A Leader Reflects: Sandra Quince on Being the First CEO of Paradigm for Parity




Sandra Quince photo

Black History Month allows us to pause and reflect on the contributions of African Americans and honor all Black people from all periods of United States history. It’s a moment to celebrate progress while recognizing there is still much to do in creating a more unified society and equitable workplace for all. This month of observance has prompted me to reflect on my tenure as the first CEO of Paradigm for Parity.

I was afforded this opportunity through Bank of America’s Leader on Loan Program. Created in 2017, this innovative program—the only one of its kind—places leaders with a variety of organizations to help advance economic opportunity in the communities where we live and work. I am so proud of what we have been able to accomplish together. I am a firm believer that we cannot do this work alone.

Coming into my role as CEO, I had a great deal of support from Bank of America’s leadership and the Paradigm for Parity board and advisors—their trust and investment in me provided a strong foundation for my success.
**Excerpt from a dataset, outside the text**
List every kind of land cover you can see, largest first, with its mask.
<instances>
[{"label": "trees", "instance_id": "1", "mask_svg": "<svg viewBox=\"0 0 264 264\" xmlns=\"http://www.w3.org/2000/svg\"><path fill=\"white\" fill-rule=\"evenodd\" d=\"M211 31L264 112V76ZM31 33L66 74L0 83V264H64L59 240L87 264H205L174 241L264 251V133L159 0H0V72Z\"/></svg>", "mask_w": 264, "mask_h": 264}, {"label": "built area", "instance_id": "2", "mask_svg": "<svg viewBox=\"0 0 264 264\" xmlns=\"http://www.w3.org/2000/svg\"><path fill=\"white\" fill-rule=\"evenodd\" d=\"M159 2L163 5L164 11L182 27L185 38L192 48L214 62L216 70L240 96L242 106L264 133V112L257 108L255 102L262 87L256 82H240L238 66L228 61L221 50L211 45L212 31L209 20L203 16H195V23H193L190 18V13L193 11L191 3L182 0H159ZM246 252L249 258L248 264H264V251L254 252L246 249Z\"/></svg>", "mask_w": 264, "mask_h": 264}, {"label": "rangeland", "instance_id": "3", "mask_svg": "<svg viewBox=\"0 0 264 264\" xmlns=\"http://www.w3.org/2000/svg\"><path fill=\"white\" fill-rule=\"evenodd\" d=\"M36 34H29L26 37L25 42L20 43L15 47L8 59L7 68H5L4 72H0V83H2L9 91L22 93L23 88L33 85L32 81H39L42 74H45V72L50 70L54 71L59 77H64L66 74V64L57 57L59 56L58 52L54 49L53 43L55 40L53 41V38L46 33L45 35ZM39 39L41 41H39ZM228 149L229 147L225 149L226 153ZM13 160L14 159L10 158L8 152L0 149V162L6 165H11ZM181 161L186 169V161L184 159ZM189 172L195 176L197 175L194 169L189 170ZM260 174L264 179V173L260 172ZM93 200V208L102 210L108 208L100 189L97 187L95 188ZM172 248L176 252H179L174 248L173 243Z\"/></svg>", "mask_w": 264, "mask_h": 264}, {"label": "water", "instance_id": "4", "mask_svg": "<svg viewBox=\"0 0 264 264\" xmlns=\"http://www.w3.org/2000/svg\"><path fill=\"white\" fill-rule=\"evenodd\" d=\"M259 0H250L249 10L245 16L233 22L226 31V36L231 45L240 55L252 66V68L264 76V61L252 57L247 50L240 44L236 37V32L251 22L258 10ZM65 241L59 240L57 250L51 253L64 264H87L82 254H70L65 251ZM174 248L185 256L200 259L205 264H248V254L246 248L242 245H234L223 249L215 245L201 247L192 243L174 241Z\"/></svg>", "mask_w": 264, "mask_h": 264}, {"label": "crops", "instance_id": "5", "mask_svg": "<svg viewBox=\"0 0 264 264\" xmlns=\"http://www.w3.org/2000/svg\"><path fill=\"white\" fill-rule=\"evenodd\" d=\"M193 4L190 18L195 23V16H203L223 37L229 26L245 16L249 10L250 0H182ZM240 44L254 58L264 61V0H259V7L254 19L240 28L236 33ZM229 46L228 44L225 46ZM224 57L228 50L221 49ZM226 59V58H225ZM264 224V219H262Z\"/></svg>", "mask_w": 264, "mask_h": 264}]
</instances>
After just two-and-a-half years, we have grown the coalition, enhanced our resources, and elevated the gender parity discussion for women of all backgrounds and ethnicities. We added our Multicultural and Intergenerational Women’s Summit and launched important seminars such as our Masterclass: Realities of Black Women in the Workplace, and our Courageous Conversations Series. I am especially proud of the team we have assembled who continue to take bold steps on the path to parity. As I prepare to return to Bank of America, I’m confident that the workplace I’m returning to is even better than the one I left—in part because of the work of our coalition.


Bank of America’s Leader on Loan connects the passions and expertise of our teammates with partners and community initiatives in order to help drive sustainable change. Bank of America’s investment in leaders like me is a powerful expression of support for both individual leaders and nonprofits whose valuable work requires time to strategize and create lasting change. The Leader on Loan program gave me ample opportunity to share my expertise in diversity and inclusion, as well as my human resources experience, with Paradigm for Parity’s more than 150 member companies, whose members include 41 of the largest Fortune 500 companies.

According to Korn Ferry, “When leaders invest 100% in their talent, they show that they care about their employees’ growth and well-being as professionals and as people. This type of engagement and empowerment will increase the chances that employees remain committed, purposeful and focused on delivering results.”

This investment by Bank of America has had exponential returns for me, for other bank teammates and, of course, for Paradigm for Parity. While I focused my efforts on strategically driving progress for women, this experience broadened my leadership skills. I’m excited about my future role while remaining actively involved in Paradigm for Parity.

This CEO role has given me the confidence I need to show up as my authentic self. As a woman and a woman of color, that confidence is sometimes the missing link between delivering mediocre or great work. Success starts with valuing and investing in those around you, trusting that they are good at what they do and creating spaces for them to thrive.


I am grateful to Paradigm for Parity for trusting in my abilities to bring innovation to the organization. According to the 2022 McKinsey “Lean In study, 55 percent of Black women leaders said they experienced “having [their] judgment questioned” compared to 39% of all women and 28% of all men. Paradigm for Parity trusted my judgment and decision-making skills. With a strategic vision to weave the intertwined threads of race and gender into the fabric of everything we do at Paradigm for Parity, I led the creation of safe spaces to welcome diverse perspectives—a key driver of innovation.

As we settle into this annual month of celebrating the achievements of Black Americans throughout our country’s complex history, I’m reminded of Dr. King’s famous declaration that “injustice anywhere is a threat to justice anywhere.” The same goes for equity, diversity and inclusion. Our individual identities are as complex as our nation and true parity invites the fullness of each and every person onto its path. I am so proud of the strides made in honoring intersectional complexity and that we’ve widened the path to make more room for the diversity that defines our country and our local communities.